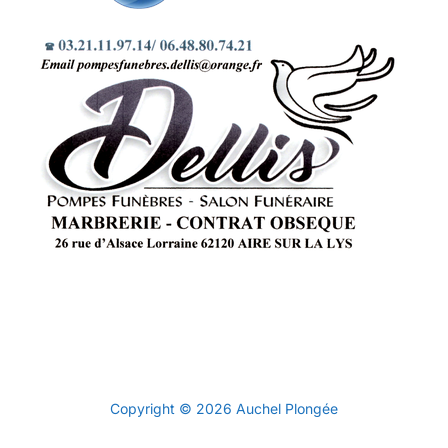
Politique de confidentialité
Copyright © 2026 Auchel Plongée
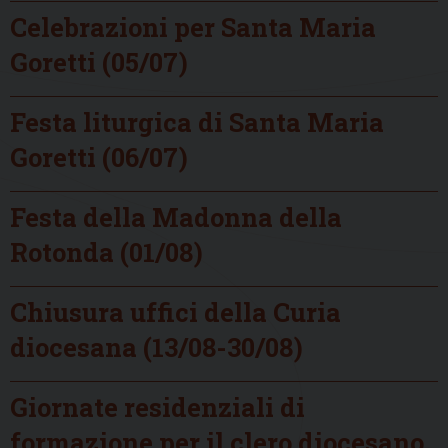
Celebrazioni per Santa Maria
Goretti (05/07)
Festa liturgica di Santa Maria
Goretti (06/07)
Festa della Madonna della
Rotonda (01/08)
Chiusura uffici della Curia
diocesana (13/08-30/08)
Giornate residenziali di
formazione per il clero diocesano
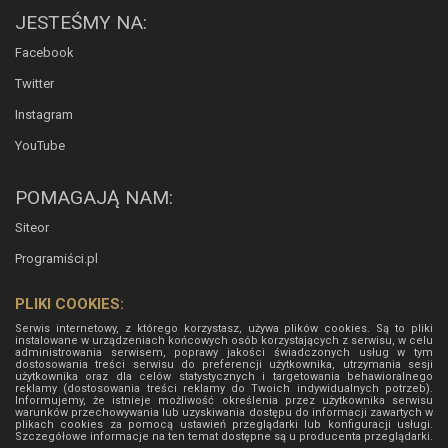
JESTEŚMY NA:
Facebook
Twitter
Instagram
YouTube
POMAGAJĄ NAM:
Siteor
Programiści.pl
PLIKI COOKIES:
Serwis internetowy, z którego korzystasz, używa plików cookies. Są to pliki
instalowane w urządzeniach końcowych osób korzystających z serwisu, w celu
administrowania serwisem, poprawy jakości świadczonych usług w tym
dostosowania treści serwisu do preferencji użytkownika, utrzymania sesji
użytkownika oraz dla celów statystycznych i targetowania behawioralnego
reklamy (dostosowania treści reklamy do Twoich indywidualnych potrzeb).
Informujemy, że istnieje możliwość określenia przez użytkownika serwisu
warunków przechowywania lub uzyskiwania dostępu do informacji zawartych w
plikach cookies za pomocą ustawień przeglądarki lub konfiguracji usługi.
Szczegółowe informacje na ten temat dostępne są u producenta przeglądarki.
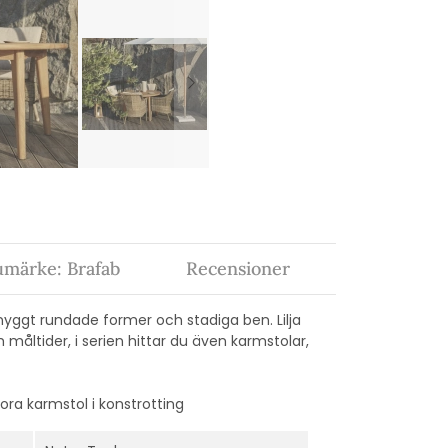
umärke: Brafab
Recensioner
snyggt rundade former och stadiga ben. Lilja
h måltider,
i serien hittar du även karmstolar,
ora karmstol i konstrotting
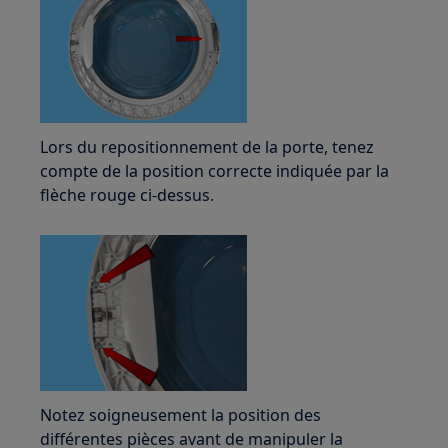
Lors du repositionnement de la porte, tenez
compte de la position correcte indiquée par la
flèche rouge ci-dessus.
Notez soigneusement la position des
différentes pièces avant de manipuler la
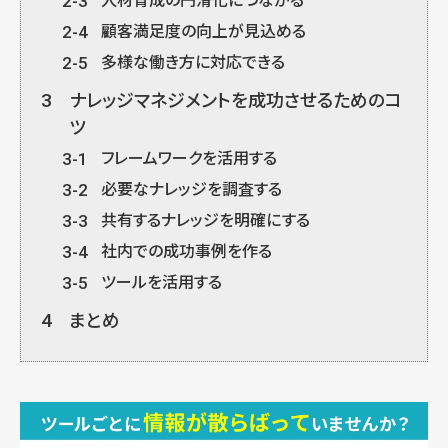
2-3
人材育成の円滑化につながる
2-4
顧客満足度の向上が見込める
2-5
多様な働き方に対応できる
3
ナレッジマネジメントを成功させるためのコ
ツ
3-1
フレームワークを活用する
3-2
必要なナレッジを調査する
3-3
共有するナレッジを明確にする
3-4
社内での成功事例を作る
3-5
ツールを活用する
4
まとめ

● **Instruction**:
Look through the material above and work out how many of its lines contain "della". State the number only.

● **Result**:
2